The president called Dettelbach qualified and insisted he would be ready to lead on day one, highlighting the former prosecutor’s extensive experience working with law enforcement. If experience in – or, at least, tangential to – law enforcement is the only consideration, he’s certainly qualified. But unfortunately for the would-be lawyer-turned-cop, there’s a bit more to it.
That Activist Millstone

(Photo by Drew Angerer/Getty Images)
President Biden’s first nominee to lead the ATF, David Chipman, had been an agent at the bureau himself – but he had also been a vocal activist, working with a bevy of gun control groups and airing his anti-Second Amendment views in the public eye for years. Ultimately, that advocacy proved a millstone around his neck, sinking his chance at leading the agency before his confirmation could even come to a vote.

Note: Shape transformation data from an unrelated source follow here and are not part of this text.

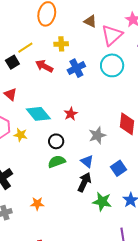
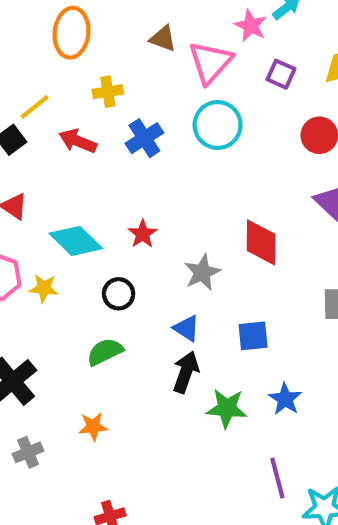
green semicircle: (57, 162) -> (105, 352), moved
blue square: (118, 168) -> (253, 336), turned 35

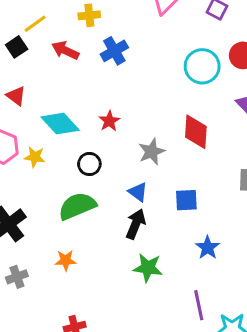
cyan circle: (218, 125) -> (202, 66), moved
green semicircle: (105, 352) -> (77, 206), size x1.4
green star: (227, 408) -> (148, 268), moved

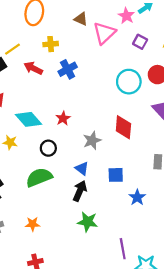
blue star: (208, 248) -> (137, 197), moved
orange star: (66, 260) -> (33, 224), moved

Dettelbach may not boast quite the gun-grabber resumé Chipman has, but he wears that activist millstone all the same. In 2018, Biden’s newest nominee was the Democratic Party’s pick for Ohio’s attorney general, though the people of Ohio rejected him in favor of the more pro-gun Republican, Dave Yost. Dettelbach was endorsed then – as he is now – by anti-gun billionaire Michael Bloomberg’s ironically named answer to the NRA, Everytown for Gun Safety, one of many groups Chipman worked with while lobbying for strict gun control. In the 2018 campaign, Dettelbach advocated for universal background checks and a new assault weapons ban.
After Biden’s introduction Monday, the lawyer took the podium to praise the ATF as well as the Biden administration’s dedication to putting an end to homemade firearms, more commonly known as “ghost guns.” It’s clear that, as the president said, Dettelbach is ready to lead the bureau on day one – and that, if confirmed, he’ll be the new face of Biden’s war on guns.

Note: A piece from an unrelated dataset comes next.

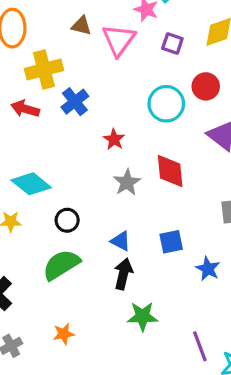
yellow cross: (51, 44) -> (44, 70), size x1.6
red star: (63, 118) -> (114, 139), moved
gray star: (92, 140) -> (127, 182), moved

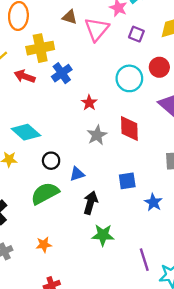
blue triangle: (121, 241) -> (77, 174), moved, turned -49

But, of course, he wears that millstone – and in the age of the internet, there’s no taking it off long enough to be confirmed. While the president calls his new nominee a “non-controversial” candidate, the likelihood of any Republican support in the Senate seems slim to none. While most Democrats and independents are, at least to some degree, in favor of disarming the people, Dettelbach’s calls for an assault weapons ban and universal background checks will likely be a problem for Sens. Jon Tester (D-MT), Angus King (I-ME), and Joe Manchin (D-WV), all of whom have voted against or, at least, spoken out against both measures in the past. Dettelbach may be less controversial than Chipman, but his way may well be blocked by the same three senators.